»Gespenster wie wir«: Schöne Wunden

Das eigene Leben als Film: »Gespenster wie wir« von Stefan Meetschen

  • Björn Hayer
  • Lesedauer: 3 Min.

Mal ehrlich: Wer stellte sich noch nie vor, einen Film über das eigene Leben anschauen zu dürfen? Der Autor Stefan Meetschen hat sich diesen Wunsch erfüllt und – im übertragenen Sinne – sogar selbst Regie geführt. Denn in seinem neuen Roman »Gespenster wie wir« durchsucht er keine staubigen Archivkisten zur Familiengeschichte, sondern lässt sie von einem erfundenen Filmemacher in Szene setzen. Wie der Schriftsteller besitzt auch er einen deutsch-polnischen Hintergrund und verbrachte seine Jugend in Duisburg. Zusammengenommen mit der Fluchterfahrung der eigenen Mutter kann man all dies als einen hervorragenden Stoff für das Kino erachten!

Allerdings steht das autobiografische Werk des Protagonisten Albert Simon anfangs unter keinem guten Stern. Die deutsche Filmförderung lehnt die Unterstützung ab. Hinzu kommt, dass der Regisseur bald in die Schlagzeilen gerät und sein Team dadurch nach und nach auf Abstand zu ihm geht.

Was zunächst vor allem nach einer literarischen Auseinandersetzung mit der eigenen Herkunft klingt, mithin auch mit der Rolle der Ahnen im Nationalsozialismus, birgt weitaus mehr. Es ist wohl das Journalisten-Gen des 1969 geborenen Publizisten, das diesem Text deutliche Züge eines Zeitromans verleiht. Kritisch arbeitet sich der Schriftsteller mitunter an der politischen Realität im Polen der vergangenen beiden Dekaden ab oder geht dem Morast einer neuen Fremdenfeindlichkeit und Homophobie auf den Grund.

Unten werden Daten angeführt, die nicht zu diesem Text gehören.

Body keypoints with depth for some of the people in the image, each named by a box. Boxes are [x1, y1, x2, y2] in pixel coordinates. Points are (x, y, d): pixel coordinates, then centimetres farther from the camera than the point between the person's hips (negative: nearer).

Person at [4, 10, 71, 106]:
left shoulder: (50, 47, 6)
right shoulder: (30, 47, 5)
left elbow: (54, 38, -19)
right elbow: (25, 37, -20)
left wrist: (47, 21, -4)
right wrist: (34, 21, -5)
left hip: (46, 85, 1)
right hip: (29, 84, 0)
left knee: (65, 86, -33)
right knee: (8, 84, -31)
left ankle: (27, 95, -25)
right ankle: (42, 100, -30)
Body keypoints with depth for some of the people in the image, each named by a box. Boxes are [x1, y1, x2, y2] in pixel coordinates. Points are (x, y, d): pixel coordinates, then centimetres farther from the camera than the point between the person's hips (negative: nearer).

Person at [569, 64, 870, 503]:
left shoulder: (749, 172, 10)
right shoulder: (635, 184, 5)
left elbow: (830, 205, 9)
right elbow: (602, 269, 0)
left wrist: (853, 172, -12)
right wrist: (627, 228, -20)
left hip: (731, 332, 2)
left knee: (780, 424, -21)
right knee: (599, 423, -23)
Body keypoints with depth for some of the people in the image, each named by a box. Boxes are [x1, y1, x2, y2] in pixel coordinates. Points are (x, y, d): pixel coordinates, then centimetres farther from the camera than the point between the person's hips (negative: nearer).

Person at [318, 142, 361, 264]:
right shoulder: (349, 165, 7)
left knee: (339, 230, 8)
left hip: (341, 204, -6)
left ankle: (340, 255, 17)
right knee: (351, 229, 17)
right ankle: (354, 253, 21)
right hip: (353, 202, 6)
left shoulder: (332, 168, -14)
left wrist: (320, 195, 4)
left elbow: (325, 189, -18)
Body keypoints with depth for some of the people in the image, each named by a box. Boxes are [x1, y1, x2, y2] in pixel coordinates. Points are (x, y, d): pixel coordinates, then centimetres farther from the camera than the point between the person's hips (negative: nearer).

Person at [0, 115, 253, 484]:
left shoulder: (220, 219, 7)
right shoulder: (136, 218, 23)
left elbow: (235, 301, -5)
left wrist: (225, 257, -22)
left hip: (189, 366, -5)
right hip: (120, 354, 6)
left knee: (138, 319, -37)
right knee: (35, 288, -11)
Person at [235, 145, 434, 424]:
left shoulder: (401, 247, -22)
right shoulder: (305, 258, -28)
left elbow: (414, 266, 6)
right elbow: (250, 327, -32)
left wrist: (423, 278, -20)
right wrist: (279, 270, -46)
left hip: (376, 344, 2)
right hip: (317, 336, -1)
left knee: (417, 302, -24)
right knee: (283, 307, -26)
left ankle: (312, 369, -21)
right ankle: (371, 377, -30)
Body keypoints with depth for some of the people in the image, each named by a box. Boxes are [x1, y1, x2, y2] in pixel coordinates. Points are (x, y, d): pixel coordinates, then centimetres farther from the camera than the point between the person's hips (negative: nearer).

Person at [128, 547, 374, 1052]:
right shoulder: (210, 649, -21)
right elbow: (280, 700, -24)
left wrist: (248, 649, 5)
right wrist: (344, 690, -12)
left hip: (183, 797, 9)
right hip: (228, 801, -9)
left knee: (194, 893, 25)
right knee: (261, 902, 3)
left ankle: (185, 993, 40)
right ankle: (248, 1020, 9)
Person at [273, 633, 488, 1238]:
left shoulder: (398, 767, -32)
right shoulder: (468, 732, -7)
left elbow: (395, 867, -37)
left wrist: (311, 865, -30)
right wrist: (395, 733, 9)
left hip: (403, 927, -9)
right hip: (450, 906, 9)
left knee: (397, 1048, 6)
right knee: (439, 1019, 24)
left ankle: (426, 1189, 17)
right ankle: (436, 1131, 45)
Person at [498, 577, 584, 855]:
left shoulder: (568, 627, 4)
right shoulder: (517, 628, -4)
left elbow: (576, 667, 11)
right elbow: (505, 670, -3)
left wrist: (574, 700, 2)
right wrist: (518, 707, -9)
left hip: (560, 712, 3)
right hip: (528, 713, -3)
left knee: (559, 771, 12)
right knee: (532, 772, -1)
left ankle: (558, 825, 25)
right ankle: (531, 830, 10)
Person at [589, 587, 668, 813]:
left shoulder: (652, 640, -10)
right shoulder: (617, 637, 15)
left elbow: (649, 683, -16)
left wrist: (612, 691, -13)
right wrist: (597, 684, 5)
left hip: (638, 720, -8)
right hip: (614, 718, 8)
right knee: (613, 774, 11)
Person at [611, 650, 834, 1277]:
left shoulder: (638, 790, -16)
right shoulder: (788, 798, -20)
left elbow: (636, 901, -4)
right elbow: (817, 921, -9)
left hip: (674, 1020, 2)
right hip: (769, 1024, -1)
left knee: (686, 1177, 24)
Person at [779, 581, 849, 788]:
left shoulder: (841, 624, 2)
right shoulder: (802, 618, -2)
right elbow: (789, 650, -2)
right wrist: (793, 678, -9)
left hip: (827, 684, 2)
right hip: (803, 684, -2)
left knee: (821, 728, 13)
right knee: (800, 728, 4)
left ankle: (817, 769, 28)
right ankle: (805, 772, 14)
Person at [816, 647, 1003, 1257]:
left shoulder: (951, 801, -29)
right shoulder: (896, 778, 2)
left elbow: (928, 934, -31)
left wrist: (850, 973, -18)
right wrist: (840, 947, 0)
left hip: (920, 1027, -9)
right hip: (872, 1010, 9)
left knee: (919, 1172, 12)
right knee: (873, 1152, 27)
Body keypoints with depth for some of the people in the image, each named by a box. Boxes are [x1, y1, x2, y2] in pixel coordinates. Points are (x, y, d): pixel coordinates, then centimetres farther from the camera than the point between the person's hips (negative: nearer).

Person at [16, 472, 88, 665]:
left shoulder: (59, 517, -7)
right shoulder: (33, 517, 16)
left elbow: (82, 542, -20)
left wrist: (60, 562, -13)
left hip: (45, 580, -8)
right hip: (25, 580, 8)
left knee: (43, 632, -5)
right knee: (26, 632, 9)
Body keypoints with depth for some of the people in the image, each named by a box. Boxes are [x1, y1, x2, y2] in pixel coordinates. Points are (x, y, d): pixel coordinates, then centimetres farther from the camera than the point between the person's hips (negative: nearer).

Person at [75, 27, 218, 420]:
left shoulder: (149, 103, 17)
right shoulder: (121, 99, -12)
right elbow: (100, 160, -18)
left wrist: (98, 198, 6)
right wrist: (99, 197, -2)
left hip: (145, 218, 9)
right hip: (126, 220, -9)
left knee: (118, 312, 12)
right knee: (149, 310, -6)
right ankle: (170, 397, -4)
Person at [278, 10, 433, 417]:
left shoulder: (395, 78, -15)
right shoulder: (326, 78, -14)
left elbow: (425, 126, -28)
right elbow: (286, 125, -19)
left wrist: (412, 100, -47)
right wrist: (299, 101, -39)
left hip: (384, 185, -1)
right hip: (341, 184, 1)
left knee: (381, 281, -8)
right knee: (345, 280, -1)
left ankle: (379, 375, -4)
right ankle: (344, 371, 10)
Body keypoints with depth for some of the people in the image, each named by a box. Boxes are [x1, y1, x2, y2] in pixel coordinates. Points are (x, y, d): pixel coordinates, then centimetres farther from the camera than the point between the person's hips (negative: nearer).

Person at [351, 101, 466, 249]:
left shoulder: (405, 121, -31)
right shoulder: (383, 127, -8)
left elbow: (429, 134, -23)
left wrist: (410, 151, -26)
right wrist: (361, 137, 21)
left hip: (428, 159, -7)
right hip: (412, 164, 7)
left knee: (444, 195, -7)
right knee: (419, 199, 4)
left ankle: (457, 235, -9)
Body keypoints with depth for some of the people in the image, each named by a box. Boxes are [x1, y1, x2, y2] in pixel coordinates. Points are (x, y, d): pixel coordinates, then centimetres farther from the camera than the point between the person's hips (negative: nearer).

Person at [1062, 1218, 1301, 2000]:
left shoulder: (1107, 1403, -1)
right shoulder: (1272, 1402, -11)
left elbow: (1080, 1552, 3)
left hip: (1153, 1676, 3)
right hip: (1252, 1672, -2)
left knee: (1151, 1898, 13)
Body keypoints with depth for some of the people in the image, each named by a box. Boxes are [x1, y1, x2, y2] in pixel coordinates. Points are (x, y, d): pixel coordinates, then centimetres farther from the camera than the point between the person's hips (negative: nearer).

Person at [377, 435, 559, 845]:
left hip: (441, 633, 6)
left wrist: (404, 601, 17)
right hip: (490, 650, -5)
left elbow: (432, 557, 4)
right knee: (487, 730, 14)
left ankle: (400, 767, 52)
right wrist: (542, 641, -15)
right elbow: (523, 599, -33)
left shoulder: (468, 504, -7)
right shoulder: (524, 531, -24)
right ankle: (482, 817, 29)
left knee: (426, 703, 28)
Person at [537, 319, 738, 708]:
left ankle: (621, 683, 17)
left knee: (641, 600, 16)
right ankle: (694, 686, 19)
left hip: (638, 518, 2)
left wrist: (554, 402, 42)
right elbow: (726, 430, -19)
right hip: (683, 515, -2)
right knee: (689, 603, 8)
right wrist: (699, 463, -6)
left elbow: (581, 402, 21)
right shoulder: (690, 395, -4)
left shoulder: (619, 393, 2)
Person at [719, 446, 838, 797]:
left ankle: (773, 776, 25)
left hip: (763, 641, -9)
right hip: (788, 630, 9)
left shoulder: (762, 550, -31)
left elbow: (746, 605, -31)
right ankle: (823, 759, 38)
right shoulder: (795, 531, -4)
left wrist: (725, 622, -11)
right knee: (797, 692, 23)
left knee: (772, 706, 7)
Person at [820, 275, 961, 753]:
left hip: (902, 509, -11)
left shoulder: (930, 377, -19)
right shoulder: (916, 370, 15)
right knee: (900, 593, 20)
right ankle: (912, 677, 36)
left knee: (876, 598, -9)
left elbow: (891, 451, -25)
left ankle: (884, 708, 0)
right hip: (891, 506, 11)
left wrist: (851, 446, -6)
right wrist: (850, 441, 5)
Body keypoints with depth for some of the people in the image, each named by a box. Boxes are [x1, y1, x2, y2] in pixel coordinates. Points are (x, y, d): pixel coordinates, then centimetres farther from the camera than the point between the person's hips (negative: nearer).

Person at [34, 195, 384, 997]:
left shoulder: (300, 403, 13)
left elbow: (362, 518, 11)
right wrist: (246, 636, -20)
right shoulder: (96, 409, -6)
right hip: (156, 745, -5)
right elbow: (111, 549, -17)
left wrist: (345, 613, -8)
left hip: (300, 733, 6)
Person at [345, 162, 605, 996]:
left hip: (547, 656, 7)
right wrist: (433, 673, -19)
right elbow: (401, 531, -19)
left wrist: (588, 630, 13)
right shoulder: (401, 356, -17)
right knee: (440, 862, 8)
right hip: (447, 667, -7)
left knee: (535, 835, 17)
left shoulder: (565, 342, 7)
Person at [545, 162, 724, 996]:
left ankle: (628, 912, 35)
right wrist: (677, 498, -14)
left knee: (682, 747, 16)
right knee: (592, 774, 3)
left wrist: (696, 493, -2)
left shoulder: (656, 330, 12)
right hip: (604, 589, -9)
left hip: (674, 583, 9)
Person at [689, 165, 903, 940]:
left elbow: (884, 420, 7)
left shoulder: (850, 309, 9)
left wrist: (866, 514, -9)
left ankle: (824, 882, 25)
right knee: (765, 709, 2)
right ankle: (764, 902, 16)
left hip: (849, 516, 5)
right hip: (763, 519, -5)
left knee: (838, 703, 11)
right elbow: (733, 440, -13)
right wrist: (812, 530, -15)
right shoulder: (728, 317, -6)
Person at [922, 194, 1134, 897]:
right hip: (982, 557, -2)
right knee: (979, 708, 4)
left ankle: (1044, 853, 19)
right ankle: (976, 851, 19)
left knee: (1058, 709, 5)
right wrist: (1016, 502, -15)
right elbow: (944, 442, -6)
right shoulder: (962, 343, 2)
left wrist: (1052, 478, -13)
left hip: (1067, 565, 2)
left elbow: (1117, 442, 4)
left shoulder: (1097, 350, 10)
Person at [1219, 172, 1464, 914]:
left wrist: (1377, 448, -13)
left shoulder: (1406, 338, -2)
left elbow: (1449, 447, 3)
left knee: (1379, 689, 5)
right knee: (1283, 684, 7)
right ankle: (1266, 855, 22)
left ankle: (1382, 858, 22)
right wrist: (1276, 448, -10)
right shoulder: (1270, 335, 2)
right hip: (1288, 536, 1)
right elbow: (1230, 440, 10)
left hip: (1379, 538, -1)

Im Hauptfokus stehen unterdessen die Fake News. Der sich immer wieder berappelnde Regisseur wird nämlich ebenso eines ihrer Opfer, als eine Mitarbeiterin den letztlich falschen Vorwurf des sexuellen Missbrauchs gegen ihn erhebt. Diesem ihn zu einem »Monster« degradierenden Feminismus setzt Meetschen ein anderes Bild starker Weiblichkeit entgegen, indem er beispielsweise von einer Aktivistin erzählt, die sich mutig in der Ukraine engagiert. Bewundernswert findet Simon »Frauen, die sich nicht endlos um sich selbst, Geschlechtergerechtigkeit und ihre emotionalen Befindlichkeiten drehten, sondern wussten, dass das Böse sich nicht in Geschlechtskategorien einteilen lässt. Beide Geschlechter werden attackiert – von innen wie von außen.«

Uns allen widerfährt an irgendeinem Punkt unserer Existenz Leid, wir alle werden, unabhängig von den Voraussetzungen, die wir mitbringen, auf die Probe gestellt. Daran jedoch nicht zugrunde zu gehen, versteht sich als die Hauptbotschaft dieses mit Herz und zeitdiagnostischem Sachverstand gleichermaßen geschriebenen Textes. Er strebt danach, »die Wunden unseres Lebens in Schönheit zu verwandeln«. Nicht zufällig lautet der Titel des Films im Buch daher »Transmutation«. Wie schon seine Eltern durchläuft der Protagonist einen Weg der Veränderung. Am Ende steht eine mögliche Vaterschaft, die Aussicht auf eine bessere Zukunft.

Meetschen, selbst gläubiger Katholik, sieht dafür primär das menschliche Handeln in der Pflicht. Aber eben nicht nur. Viele Begegnungen – von der engelhaften Nonne bis zum brandstiftenden Priester – muten in dieser Geschichte schicksalhaft an, genauso wie ein ziemlich unerwartetes Millionenerbe. Überkonstruiert erscheint die Story trotzdem nicht, eben weil der Autor ganz gezielt auf eine metaphysische Kulisse hinweisen will. Es könnte somit eine all die globalen und persönlichen Krisen lösende, überweltliche Macht geben, so die Hoffnung. Dass man in einer von Dystopien regierten Gegenwart noch solch helle, anmutige Bücher findet, muss man als wahres Geschenk bezeichnen. Den Geistern dieses Romans darf man also getrost vertrauen.

Stefan Meetschen: Gespenster wie wir. Ruhland, 236 S., geb., 24 €.